Gabby’s nomination: “Birthday” — Tami T

Swedish artist Tami T creates glittering synth pop in the vein of Charli XCX and MARINA, but the almost childlike quality of her blunt, confessional lyrics sets her apart from industry giants. Her plaintive delivery on “Birthday” captures the heartbreaking essence of a long walk home from an empty night out.

Pat’s nomination: “So Hot You’re Hurting my Feelings” — Caroline Polachek

A synth-pop banger in the vein of Charli XCX, “So Hot You’re Hurting my Feelings” is the catchiest song off of Caroline Polachek’s excellent 2019 album “Pang.” The production is tight and groove-filled while Polachek’s vocals capture the desperation of missing a partner who offers you something no one else can.

Best Rock Song

Our pick: “Harmony Hall” — Vampire Weekend

I wouldn’t necessarily classify Vampire Weekend as rock, but it’s hard to argue that it’s anything less than the best song on the list.
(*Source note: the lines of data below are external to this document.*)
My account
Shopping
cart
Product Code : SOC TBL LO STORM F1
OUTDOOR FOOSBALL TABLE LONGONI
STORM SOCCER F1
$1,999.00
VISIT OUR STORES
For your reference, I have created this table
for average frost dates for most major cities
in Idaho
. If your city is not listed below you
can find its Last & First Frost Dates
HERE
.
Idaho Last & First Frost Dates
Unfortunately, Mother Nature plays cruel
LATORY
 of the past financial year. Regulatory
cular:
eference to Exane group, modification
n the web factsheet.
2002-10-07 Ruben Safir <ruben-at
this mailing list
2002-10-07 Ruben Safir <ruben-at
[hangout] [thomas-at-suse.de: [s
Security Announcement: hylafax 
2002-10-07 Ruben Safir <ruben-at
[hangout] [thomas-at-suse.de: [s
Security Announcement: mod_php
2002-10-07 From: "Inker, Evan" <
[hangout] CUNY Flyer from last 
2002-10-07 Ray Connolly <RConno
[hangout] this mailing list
The lead single off of the band’s long-awaited album “Father of the Bride,” “Harmony Hall” sounds like Paul Simon started a jam band, in the most complimentary sense.
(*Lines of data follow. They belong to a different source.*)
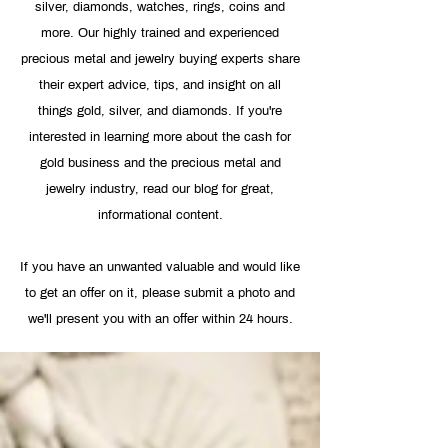
silver, diamonds, watches, rings, coins and
more. Our highly trained and experienced
precious metal and jewelry buying experts share
their expert advice, tips, and insight on all
things gold, silver, and diamonds. If you're
interested in learning more about the cash for
gold business and the precious metal and
jewelry industry, read our blog for great,
informational content.
If you have an unwanted valuable and would like
to get an offer on it, please
submit a photo
and
we'll present you with an offer within 24 hours.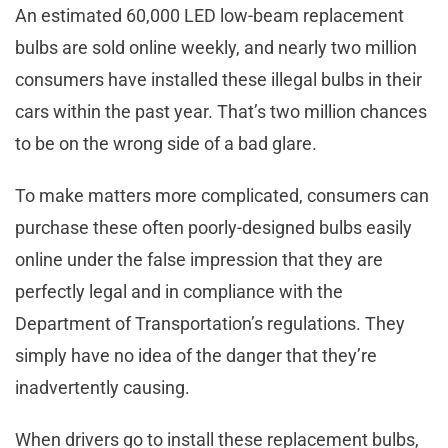
An estimated 60,000 LED low-beam replacement
bulbs are sold online weekly, and nearly two million
consumers have installed these illegal bulbs in their
cars within the past year. That’s two million chances
to be on the wrong side of a bad glare.
To make matters more complicated, consumers can
purchase these often poorly-designed bulbs easily
online under the false impression that they are
perfectly legal and in compliance with the
Department of Transportation’s regulations. They
simply have no idea of the danger that they’re
inadvertently causing.
When drivers go to install these replacement bulbs,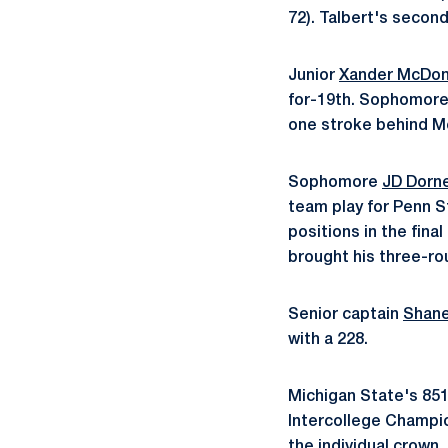
72). Talbert's second
Junior
Xander McDon
for-19th. Sophomor
one stroke behind Mc
Sophomore
JD Dorn
team play for Penn
positions in the fina
brought his three-ro
Senior captain
Shane
with a 228.
Michigan State's 85
Intercollege Champio
the individual crown,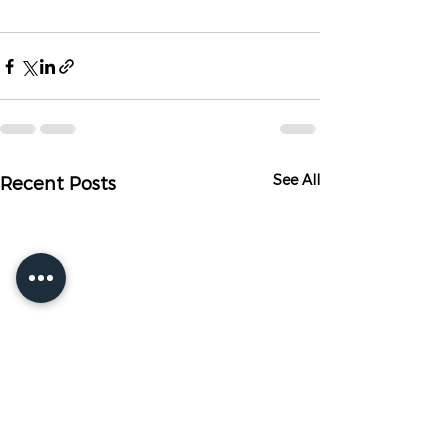
See All
Recent Posts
Pat’s nomination: “953” — black midi

It’s hard to describe black midi, as their most defining attribute is that they don’t sound like anybody else. “953” features pounding guitars and ridiculously complex drum lines in between vocals inspired by David Byrne. The result is a beautiful mess that encapsulates both the violence of punk and the musical talent of the best rock bands of the ’80s and ’90s. Oh, and they’re all teenagers. Hopefully, black midi is just getting started.
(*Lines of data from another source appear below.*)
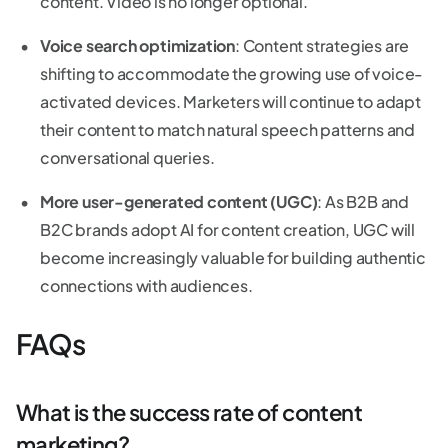
content. Video is no longer optional.
Voice search optimization
: Content strategies are
shifting to accommodate the growing use of voice-
activated devices. Marketers will continue to adapt
their content to match natural speech patterns and
conversational queries.
More user-generated content (UGC)
: As B2B and
B2C brands adopt AI for content creation, UGC will
become increasingly valuable for building authentic
connections with audiences.
FAQs
What is the success rate of content
marketing?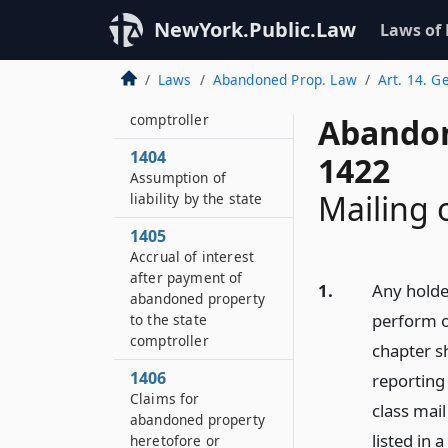
by state comptroller
NewYork.Public.Law
Laws of
1403
Sale of personal
Laws
Abandoned Prop. Law
Art. 14. G
property by state
comptroller
Abandon
1404
1422
Assumption of
Mailing 
liability by the state
1405
Accrual of interest
after payment of
1.
Any holde
abandoned property
perform o
to the state
comptroller
chapter sh
1406
reporting 
Claims for
class mai
abandoned property
listed in 
heretofore or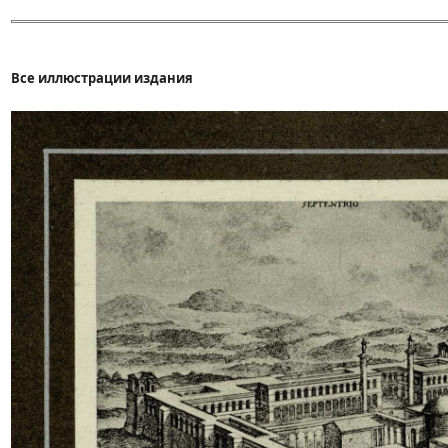
Все иллюстрации издания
Gabby’s nomination: “Cemetery” — Brutus

It seems ridiculous to file Belgian post-metal power trio Brutus into the Grammys’ frustratingly vague rock category, but the group’s most recent album, “Nest,” is absolutely one of the year’s most powerful. “Cemetery” features gripping vocals from singer Stefanie Mannaerts and a pounding, transcendent progression that repeats after each chorus. It stuns me every time I hear it.

Best Alternative Album

Our pick: “U.F.O.F” — Big Thief

Big Thief’s “U.F.O.F” may be the highlight of a discography comprised entirely, so far, of modern classics. The band brings its melodic gifts to a cohesive, delicately rendered world of cattails, fruit bats’ eyes and cool autumn rain, and is an album you’ll want to keep revisiting as a whole instead of plucking out key tracks.

Pat’s nomination: “Purple Mountains” — Purple Mountains

While the decade has brought a slew of albums attempting to contribute to a greater understanding of mental health struggles, few have been capable of finding the line between melodrama and mockery as well as Purple Mountains’ self-titled album. It’s a tragedy that the album serves as a final effort for singer David Berman, who took his own life shortly after the release, but “Purple Mountains” is an empathetic and powerful look at living with a woefully misunderstood illness such as chronic depression.

Gabby’s nomination: “Caligula” — Lingua Ignota

Lingua Ignota’s “Caligula,” an apocalyptic portrait of feminine rage, employs a palette of disparate sources: baroque ceremonial marches, Billy Bragg, black metal, Frank O’Hara and the Jonestown death tape. Musician Kristin Hayter has long taken an academic approach to music, and her attention to detail shines through in her finest work yet, a thesis on righteous anger and suffering.

Best Rap Song

Our pick: “Suge” — DaBaby

Known for his goofy persona and creative videos, DaBaby rose to stardom this year with two great albums and a slew of acclaimed guest verses alongside Megan Thee Stallion, Lizzo, Lil Nas X and more. Suave and minimal, “Suge” encapsulates the rapper’s appeal as one of 2019’s most fascinating figures.

Pat’s nomination: “Blood of the Fang” — clipping.

Arguably the best political song of the year, “Blood of the Fang” tackles police violence and the underappreciated experience of being a black man in the United States. This track is coursing with chaotic energy and is built off of an incredibly creative sampling from a 1970s horror film.

Gabby’s nomination: “Cold” — Rico Nasty & Kenny Beats

Album opener “Cold” begins with a robotic voice asking, “Hey, you there. Aren’t you tired of the same old thing?” Rapper Rico Nasty, whose sharp wit and Riot grrrl energy have paved her way to prominence, quickly offers an alternative as the song explodes into braggadocious mayhem.